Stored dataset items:

= Beginning of Section =

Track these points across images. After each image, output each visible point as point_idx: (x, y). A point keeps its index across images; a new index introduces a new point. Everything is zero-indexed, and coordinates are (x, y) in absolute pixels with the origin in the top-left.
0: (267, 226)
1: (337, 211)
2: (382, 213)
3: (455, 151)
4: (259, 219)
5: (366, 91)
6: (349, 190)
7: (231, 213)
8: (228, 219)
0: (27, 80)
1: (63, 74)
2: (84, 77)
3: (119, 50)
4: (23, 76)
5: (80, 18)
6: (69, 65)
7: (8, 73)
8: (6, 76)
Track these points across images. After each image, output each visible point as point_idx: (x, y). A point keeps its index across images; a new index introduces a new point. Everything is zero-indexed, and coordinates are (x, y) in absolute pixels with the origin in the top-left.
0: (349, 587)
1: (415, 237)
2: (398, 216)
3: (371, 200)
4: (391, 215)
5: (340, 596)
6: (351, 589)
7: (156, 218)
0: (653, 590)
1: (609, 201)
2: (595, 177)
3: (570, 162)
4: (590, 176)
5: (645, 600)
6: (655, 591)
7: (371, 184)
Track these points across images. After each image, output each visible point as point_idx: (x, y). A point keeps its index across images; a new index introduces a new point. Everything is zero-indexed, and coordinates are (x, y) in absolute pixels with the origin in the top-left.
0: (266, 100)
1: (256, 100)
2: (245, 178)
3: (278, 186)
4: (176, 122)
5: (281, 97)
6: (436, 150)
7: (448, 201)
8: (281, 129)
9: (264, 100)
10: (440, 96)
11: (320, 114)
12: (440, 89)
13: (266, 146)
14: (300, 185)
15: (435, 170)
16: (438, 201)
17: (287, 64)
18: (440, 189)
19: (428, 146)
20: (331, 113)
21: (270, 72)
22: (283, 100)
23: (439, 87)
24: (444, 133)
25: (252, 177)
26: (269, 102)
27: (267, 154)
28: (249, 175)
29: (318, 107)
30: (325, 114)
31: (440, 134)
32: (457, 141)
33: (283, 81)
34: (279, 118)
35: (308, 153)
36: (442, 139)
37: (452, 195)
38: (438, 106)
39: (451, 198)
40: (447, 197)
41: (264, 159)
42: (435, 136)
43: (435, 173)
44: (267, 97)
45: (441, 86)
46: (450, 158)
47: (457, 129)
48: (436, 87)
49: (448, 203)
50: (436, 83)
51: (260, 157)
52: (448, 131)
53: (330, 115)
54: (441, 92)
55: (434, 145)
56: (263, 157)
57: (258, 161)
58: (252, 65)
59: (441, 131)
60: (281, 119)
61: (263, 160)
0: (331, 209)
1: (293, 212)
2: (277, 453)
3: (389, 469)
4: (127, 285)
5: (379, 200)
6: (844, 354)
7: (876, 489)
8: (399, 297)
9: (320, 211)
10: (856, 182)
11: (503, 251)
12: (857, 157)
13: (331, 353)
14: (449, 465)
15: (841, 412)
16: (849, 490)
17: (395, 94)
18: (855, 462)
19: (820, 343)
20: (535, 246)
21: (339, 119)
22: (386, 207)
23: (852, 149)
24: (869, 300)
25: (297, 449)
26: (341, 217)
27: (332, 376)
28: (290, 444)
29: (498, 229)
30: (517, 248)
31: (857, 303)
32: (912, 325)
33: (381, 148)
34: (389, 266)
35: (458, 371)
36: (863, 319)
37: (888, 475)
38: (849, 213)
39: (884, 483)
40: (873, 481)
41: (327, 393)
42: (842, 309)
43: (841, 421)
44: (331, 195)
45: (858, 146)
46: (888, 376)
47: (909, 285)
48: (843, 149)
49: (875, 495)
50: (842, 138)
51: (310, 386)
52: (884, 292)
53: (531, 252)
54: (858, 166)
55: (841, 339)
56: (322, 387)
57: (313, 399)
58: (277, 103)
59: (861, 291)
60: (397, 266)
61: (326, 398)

= End of Section =

Exercise instructions -
Could you return exactly the stretch of the data above that starts at the line with "2: (398, 216)" and ends at the line with "60: (281, 119)", both lines included?

Final answer -
2: (398, 216)
3: (371, 200)
4: (391, 215)
5: (340, 596)
6: (351, 589)
7: (156, 218)
0: (653, 590)
1: (609, 201)
2: (595, 177)
3: (570, 162)
4: (590, 176)
5: (645, 600)
6: (655, 591)
7: (371, 184)
Track these points across images. After each image, output each visible point as point_idx: (x, y). A point keeps its index across images; a new index introduces a new point. Everything is zero-indexed, and coordinates are (x, y) in absolute pixels with the origin in the top-left.
0: (266, 100)
1: (256, 100)
2: (245, 178)
3: (278, 186)
4: (176, 122)
5: (281, 97)
6: (436, 150)
7: (448, 201)
8: (281, 129)
9: (264, 100)
10: (440, 96)
11: (320, 114)
12: (440, 89)
13: (266, 146)
14: (300, 185)
15: (435, 170)
16: (438, 201)
17: (287, 64)
18: (440, 189)
19: (428, 146)
20: (331, 113)
21: (270, 72)
22: (283, 100)
23: (439, 87)
24: (444, 133)
25: (252, 177)
26: (269, 102)
27: (267, 154)
28: (249, 175)
29: (318, 107)
30: (325, 114)
31: (440, 134)
32: (457, 141)
33: (283, 81)
34: (279, 118)
35: (308, 153)
36: (442, 139)
37: (452, 195)
38: (438, 106)
39: (451, 198)
40: (447, 197)
41: (264, 159)
42: (435, 136)
43: (435, 173)
44: (267, 97)
45: (441, 86)
46: (450, 158)
47: (457, 129)
48: (436, 87)
49: (448, 203)
50: (436, 83)
51: (260, 157)
52: (448, 131)
53: (330, 115)
54: (441, 92)
55: (434, 145)
56: (263, 157)
57: (258, 161)
58: (252, 65)
59: (441, 131)
60: (281, 119)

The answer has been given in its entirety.